Well, we have now four different revenue streams, experimenting and innovating. On the advertising side, we’re actually very much just focused on our core because we know that has product market fit and that’s profitable. I’m sure you’re aware, investors care about profitability, everybody cares about profitability. So while we’re innovating, we’re not spending money to innovate.

Do these new verticals open up more first-party data for Babylist?

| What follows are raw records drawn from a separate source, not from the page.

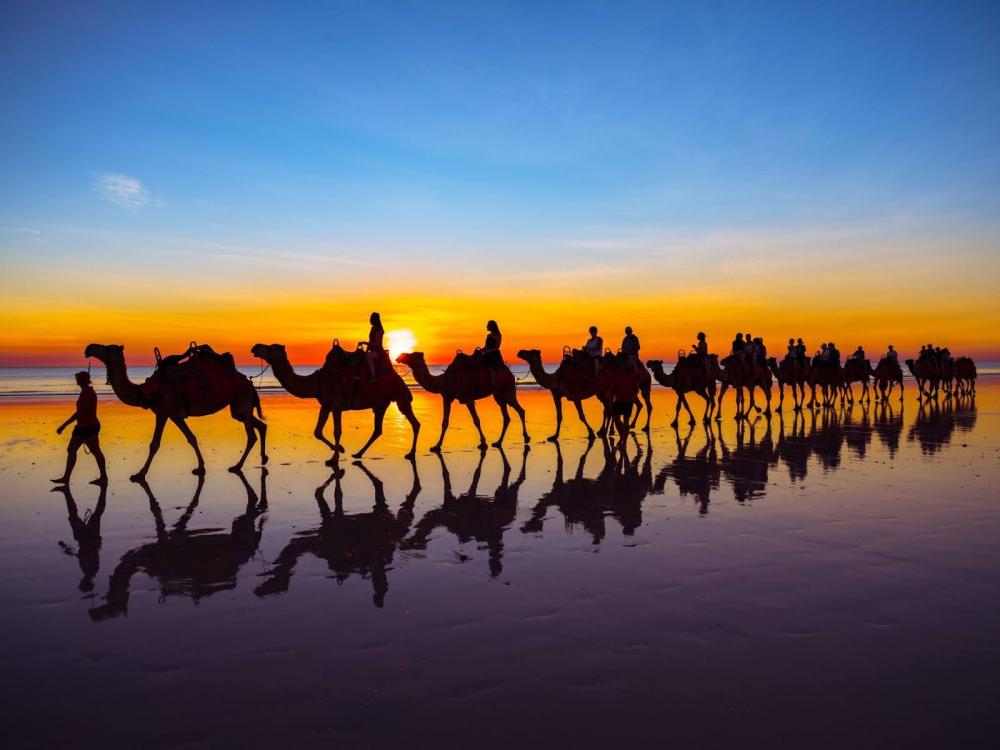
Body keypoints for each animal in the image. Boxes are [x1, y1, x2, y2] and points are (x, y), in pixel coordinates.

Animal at [85, 344, 266, 478]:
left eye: (108, 348)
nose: (89, 348)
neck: (145, 392)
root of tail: (248, 382)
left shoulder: (163, 412)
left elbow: (154, 444)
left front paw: (140, 474)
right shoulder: (174, 415)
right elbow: (191, 438)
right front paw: (200, 467)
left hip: (242, 398)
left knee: (251, 435)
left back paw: (237, 466)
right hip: (238, 407)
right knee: (259, 425)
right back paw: (262, 458)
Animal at [254, 344, 422, 462]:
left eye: (271, 347)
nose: (255, 347)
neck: (317, 381)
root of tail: (398, 376)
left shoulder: (336, 405)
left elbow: (337, 431)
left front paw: (334, 458)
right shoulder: (326, 405)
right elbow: (317, 431)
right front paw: (340, 449)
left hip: (400, 396)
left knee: (414, 422)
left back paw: (411, 454)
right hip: (382, 403)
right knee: (378, 429)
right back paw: (358, 453)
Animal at [394, 352, 528, 452]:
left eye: (411, 354)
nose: (399, 356)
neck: (443, 380)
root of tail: (510, 373)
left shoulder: (468, 398)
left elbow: (476, 420)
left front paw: (483, 443)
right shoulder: (447, 397)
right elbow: (444, 422)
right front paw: (436, 446)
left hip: (508, 390)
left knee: (520, 410)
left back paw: (526, 438)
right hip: (498, 394)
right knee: (507, 416)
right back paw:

My biggest priority this year is around life cycle marketing, which isn’t as sexy as [mergers and acquisitions], or launching new verticals. But the core is that we know when people are expecting, we know when their baby arrives and so we can really guide them through this journey. It’s a lot about leveraging that core user lifecycle data we already have. And then yes, getting new data points around, how are they engaging with this new vertical? — Kimeko McCoy

By the numbers

Don’t assume Gen Z have gone totally cold turkey on Facebook. Despite the platform’s reputation as the a home for too-online Baby Boomers (who have begun to worship crustaceans, no less) a recent study by researchers at the USC Annenberg School for Communication and Acceleration Community of Companies think tank found Facebook more popular than you’d think among younger consumer cohorts. The study included qualitative and quantitative surveys of Gen Z undergrads, plus a larger survey conducted by YouGov.

  • 31% said they felt most comfortable on Facebook, versus 11% on TikTok and 11% on Twitter/X.
  • 52% said they felt comfortable with brands interacting with their online communities via influencer marketing, versus commenting online via an organic profile (43%) or sponsored content (32%).
  • 43% said they were comfortable with brands commenting or reacting in their online spaces. — Sam Bradley

Quote of the week

“Social networks can call themselves whatever they want. Brands are still going to want to be there in order to reach those audiences.”

Sammy Rubin, vp of integrated media at digital marketing agency Wpromote, when asked why some social media platforms are distancing themselves from the social media label.